Tras la remoción del animal, al menos dos preguntas flotaron alrededor de esta insalubre circunstancia:
a) ¿Cuánto tiempo permaneció el cuerpo inerte del roedor coexistiendo con los cotidianos panes con mantequilla, separado de ellos únicamente por una delgada lámina?
b) ¿Por qué ese maniático afán de separar lo que la muerte había unido? O lo que es lo mismo, ¿no habría sido más fácil introducir todo el paquete, mamífero y metal, dentro de una buena bolsa de basura, en vez de lidiar con tanto despojo?
A la primera pregunta, sólo podemos responder especulando: dos días, quizá tres a juzgar por la pequeña hinchazón del cuerpo; el segundo cuestionamiento, en cambio, sólo halla respuesta en la acción de un espíritu persistente para salvar la operatividad del mencionado horno, sobre la bien analizada base, primero, de que no hubo contacto directo entre los alimentos calentados en el compartimiento contiguo y la infortunada víctima sin gusanos visibles y, segundo, que los detergentes y lejías afanosamente aplicadas debían cumplir su misión con total eficiencia.
La salud familiar no se vio afectada por esta causa, pero durante un tiempo, luego de este particular incidente, algunos miembros recelaron de todo pan tostado. Pero, puesto que ignoramos si casos parecidos han ocurrido en los demás muebles y electrodomésticos de la cocina, así como lo que pasa en las panaderías, pupuserías y fábricas de la industria alimenticia que nos provee de productos empaquetados varios, conviene atenerse entonces a la sabiduría popular: “ojos que no ven...” ¡estómago que no se resiente!

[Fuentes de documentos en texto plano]
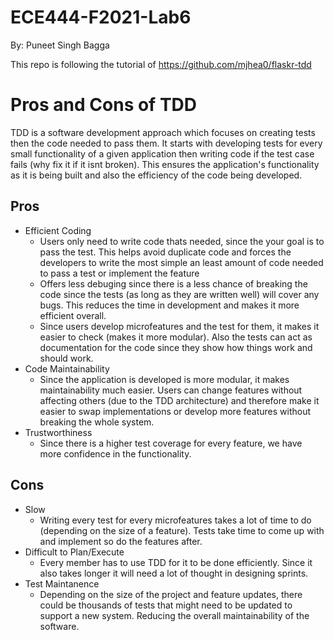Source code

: # ECE444-F2021-Lab6
By: Puneet Singh Bagga

This repo is following the tutorial of https://github.com/mjhea0/flaskr-tdd

# Pros and Cons of TDD
TDD is a software development approach which focuses on creating tests then the code needed to pass them. It starts with developing tests for every small functionality of a given application then writing code if the test case fails (why fix it if it isnt broken). This ensures the application's functionality as it is being built and also the efficiency of the code being developed.

## Pros
  - Efficient Coding
    - Users only need to write code thats needed, since the your goal is to pass the test. This helps avoid duplicate code and forces the developers to write the most simple an least amount of code needed to pass a test or implement the feature
    - Offers less debuging since there is a less chance of breaking the code since the tests (as long as they are written well) will cover any bugs. This reduces the time in development and makes it more efficient overall.
    - Since users develop microfeatures and the test for them, it makes it easier to check (makes it more modular). Also the tests can act as documentation for the code since they show how things work and should work.
  - Code Maintainability
    - Since the application is developed is more modular, it makes maintainability much easier. Users can change features without affecting others (due to the TDD architecture) and therefore make it easier to swap implementations or develop more features without breaking the whole system.
  - Trustworthiness
    - Since there is a higher test coverage for every feature, we have more confidence in the functionality.


## Cons
  - Slow
    - Writing every test for every microfeatures takes a lot of time to do (depending on the size of a feature). Tests take time to come up with and implement so do the features after.
  - Difficult to Plan/Execute
    - Every member has to use TDD for it to be done efficiently. Since it also takes longer it will need a lot of thought in designing sprints.
  - Test Maintanence
    - Depending on the size of the project and feature updates, there could be thousands of tests that might need to be updated to support a new system. Reducing the overall maintainability of the software.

(Conjunto de tareas)
#1 Extrae del texto sobre el roedor en el horno, de forma literal, el pasaje que va desde "La salud familiar" hasta "no se resiente!".
#2 Enumera los tipos de establecimiento que el texto sobre el roedor en el horno menciona como lugares donde ignoramos lo que pasa.
Este material no se necesita para nada.

(Respuestas por tarea)
#1
La salud familiar no se vio afectada por esta causa, pero durante un tiempo, luego de este particular incidente, algunos miembros recelaron de todo pan tostado. Pero, puesto que ignoramos si casos parecidos han ocurrido en los demás muebles y electrodomésticos de la cocina, así como lo que pasa en las panaderías, pupuserías y fábricas de la industria alimenticia que nos provee de productos empaquetados varios, conviene atenerse entonces a la sabiduría popular: “ojos que no ven...” ¡estómago que no se resiente!

#2
- Panaderías
- Pupuserías
- Fábricas de la industria alimenticia